INSTRUCTIONS TO FOLLOW:
Turn the lines into a numbered list, beginning with the line containing "alpha: median 0.50, box" and continuing through the line containing "Electronics", both included. Leave out blank lines and pictures.

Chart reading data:
##########

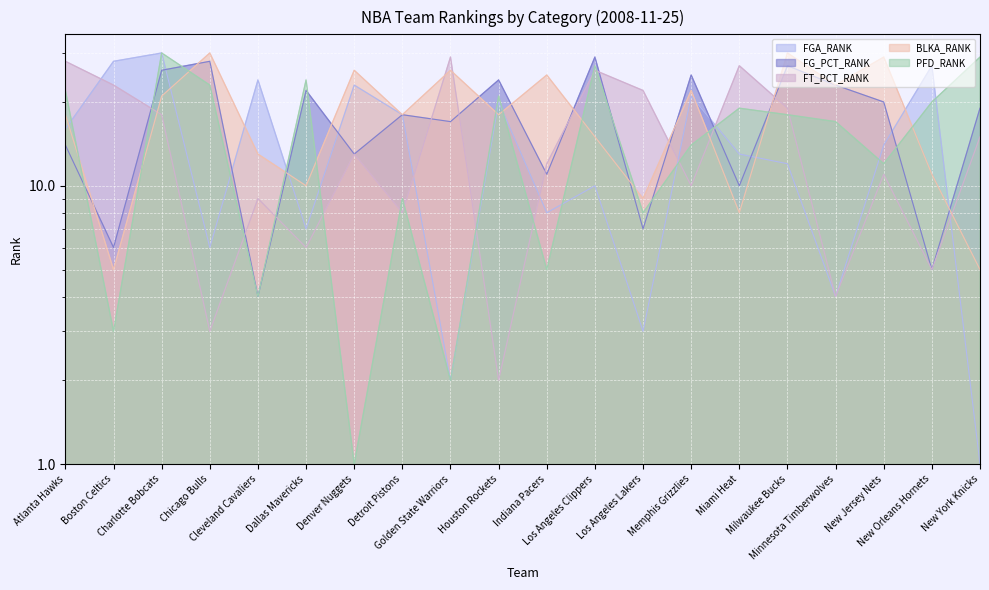

Which series has the largest total across all categories?

BLKA_RANK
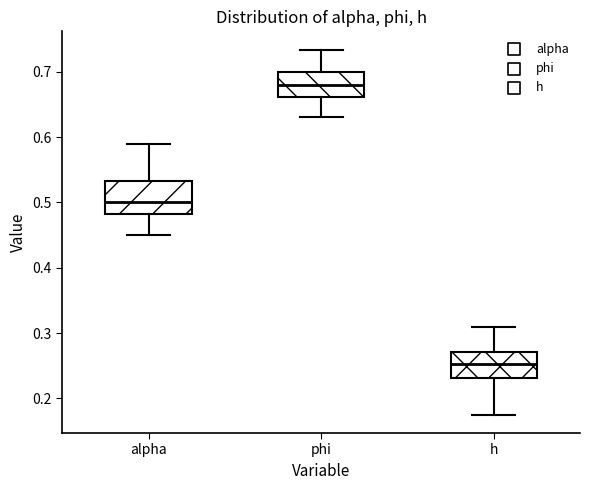

Reading left to right, read every box against the y-axis: the position of its median line, the range the box covers, and the ends of its whiskers. The values are not printed on the chart, so give them approximately, as read against the axis.

alpha: median 0.50, box 0.48 to 0.53, whiskers 0.45 to 0.59
phi: median 0.68, box 0.66 to 0.70, whiskers 0.63 to 0.73
h: median 0.25, box 0.23 to 0.27, whiskers 0.18 to 0.31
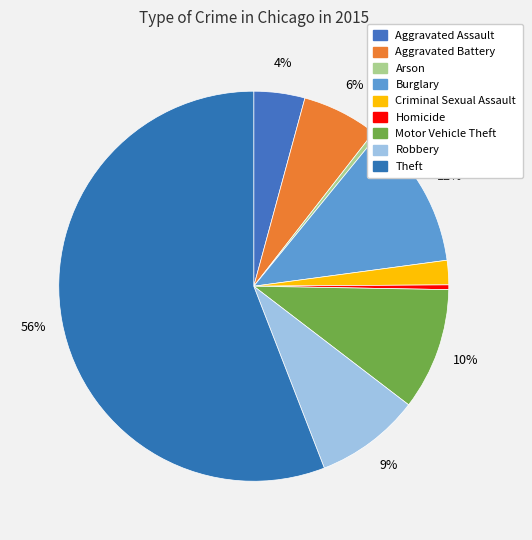

How many segments does this pie chart have?

9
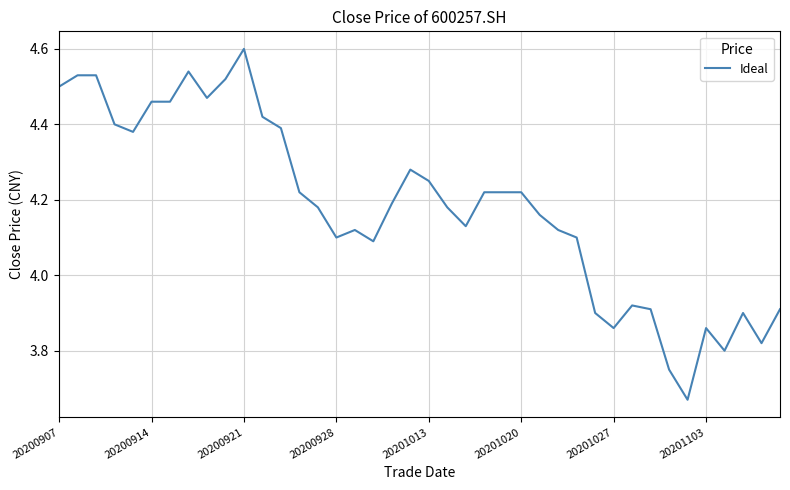

What is the maximum value shown in the chart?

4.6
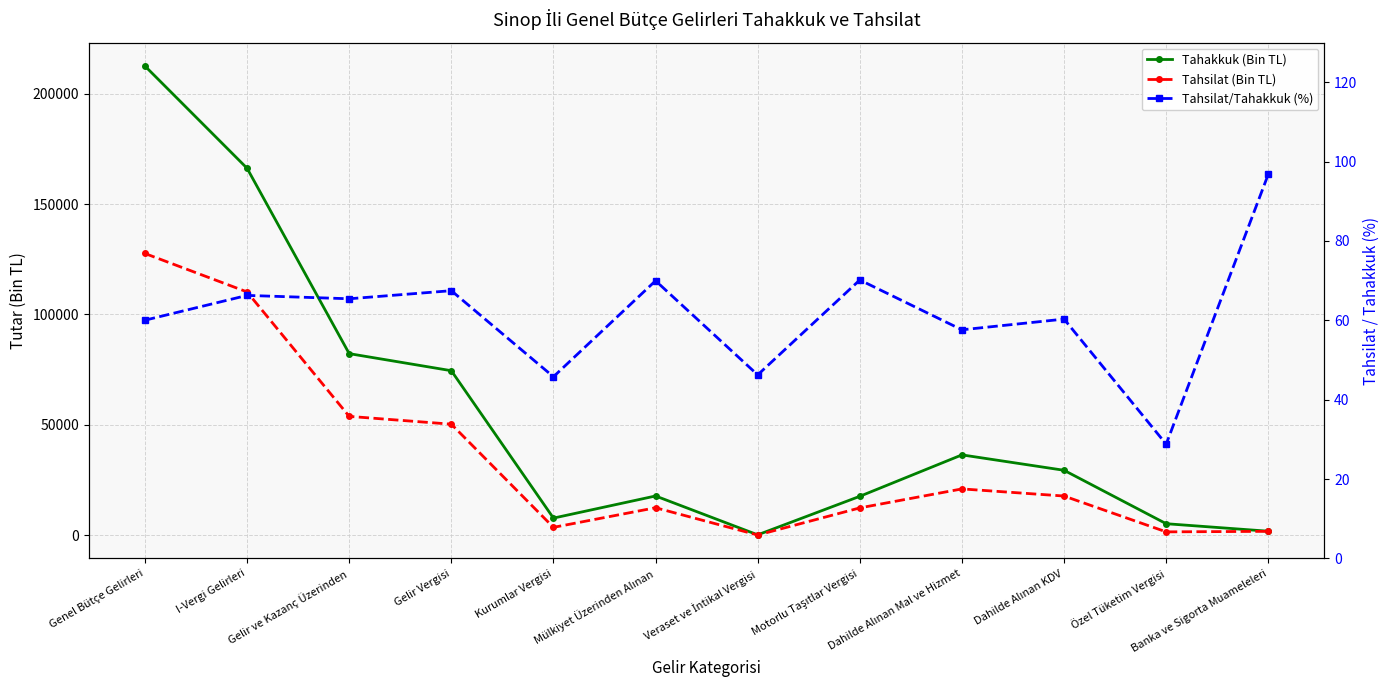

What is the difference between the second highest and second lowest values in the Tahsilat/Tahakkuk (%) series?

24.4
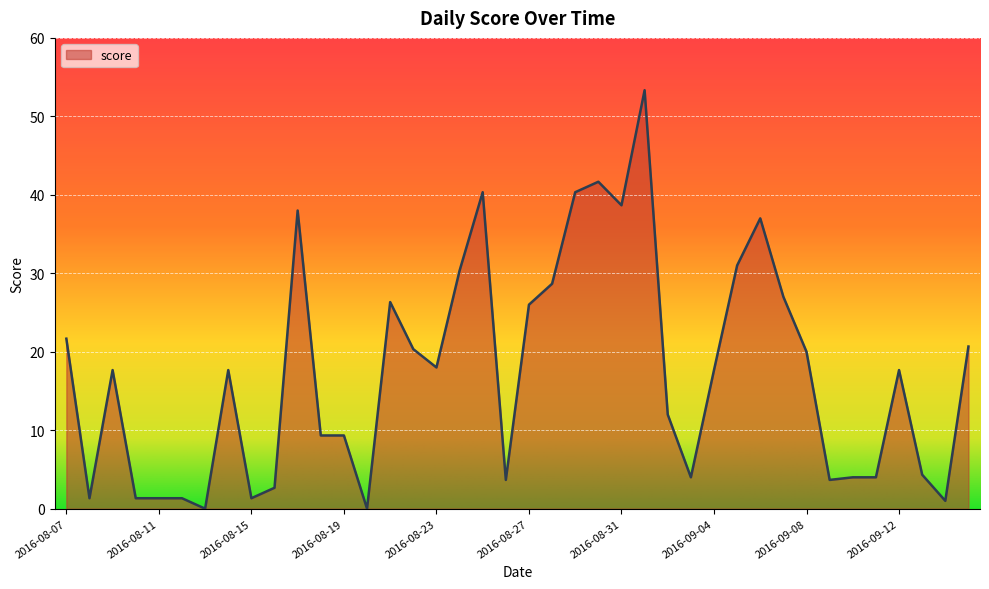

What is the difference between the maximum and minimum values?

53.3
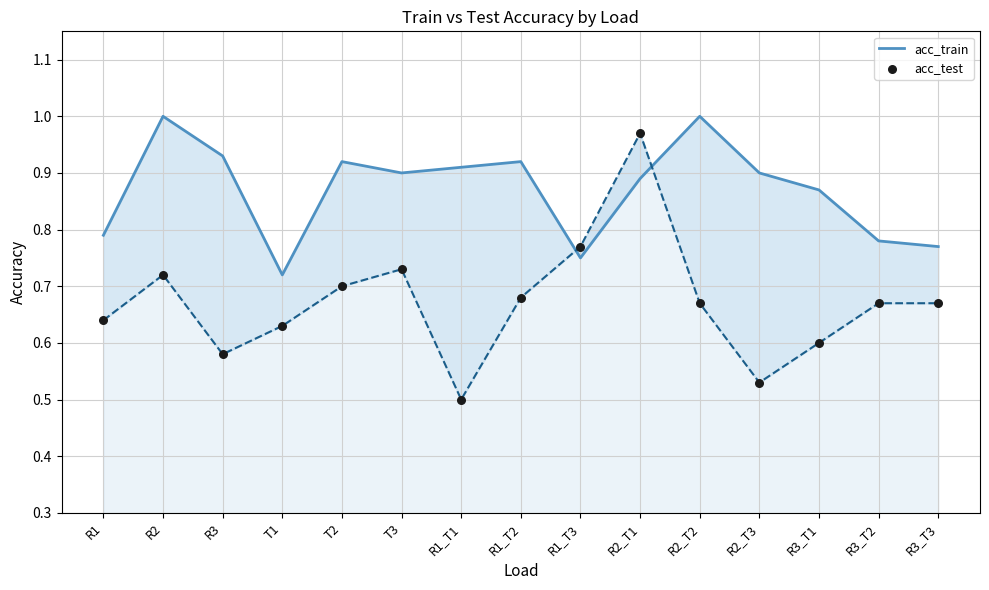

Which series reaches the minimum Y coordinate?

acc_test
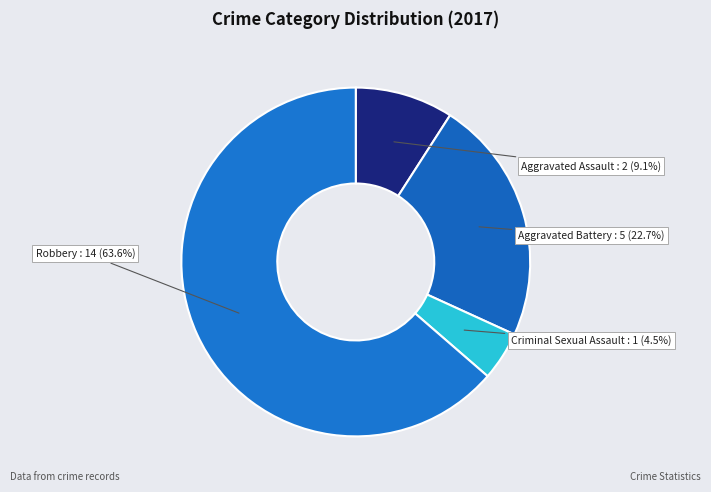

Is there a majority slice in this chart?

Yes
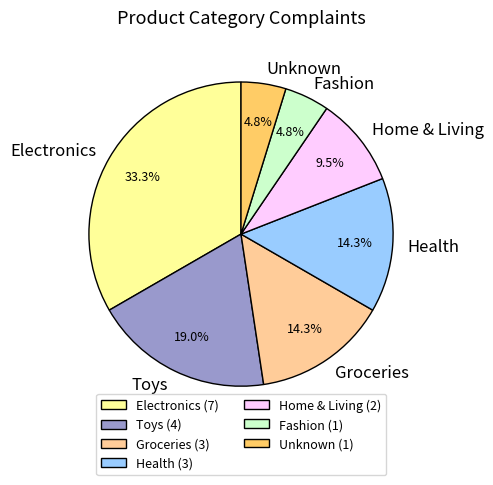

What is the largest slice in the pie chart?

Electronics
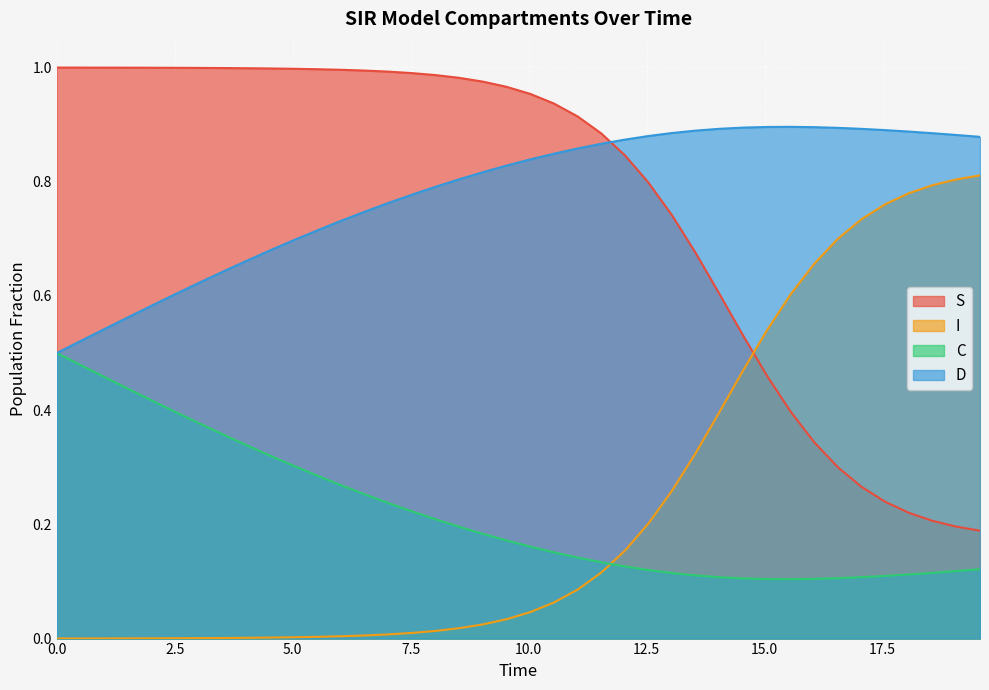

What is the sum of all D values?

31.2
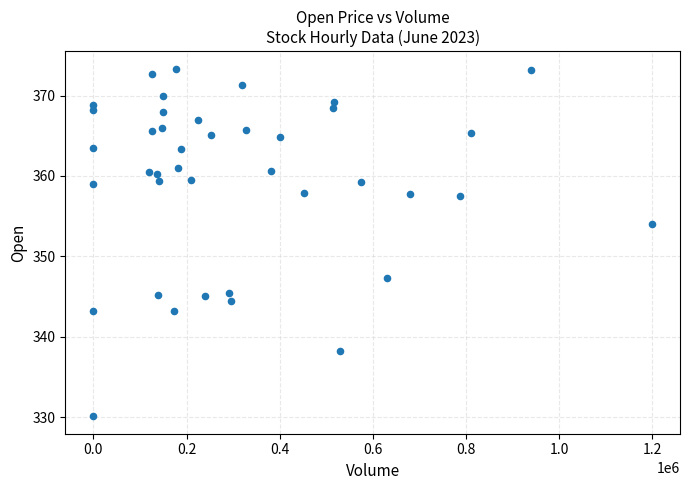

What is the range of X values (max minus min)?

1199444.0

##########

SOLUTION FOR THIS EXERCISE:
1. alpha: median 0.50, box 0.48 to 0.53, whiskers 0.45 to 0.59
2. phi: median 0.68, box 0.66 to 0.70, whiskers 0.63 to 0.73
3. h: median 0.25, box 0.23 to 0.27, whiskers 0.18 to 0.31
4. How many segments does this pie chart have?
5. 9
6. What is the maximum value shown in the chart?
7. 4.6
8. What is the difference between the second highest and second lowest values in the Tahsilat/Tahakkuk (%) series?
9. 24.4
10. What is the difference between the maximum and minimum values?
11. 53.3
12. Which series reaches the minimum Y coordinate?
13. acc_test
14. Is there a majority slice in this chart?
15. Yes
16. What is the largest slice in the pie chart?
17. Electronics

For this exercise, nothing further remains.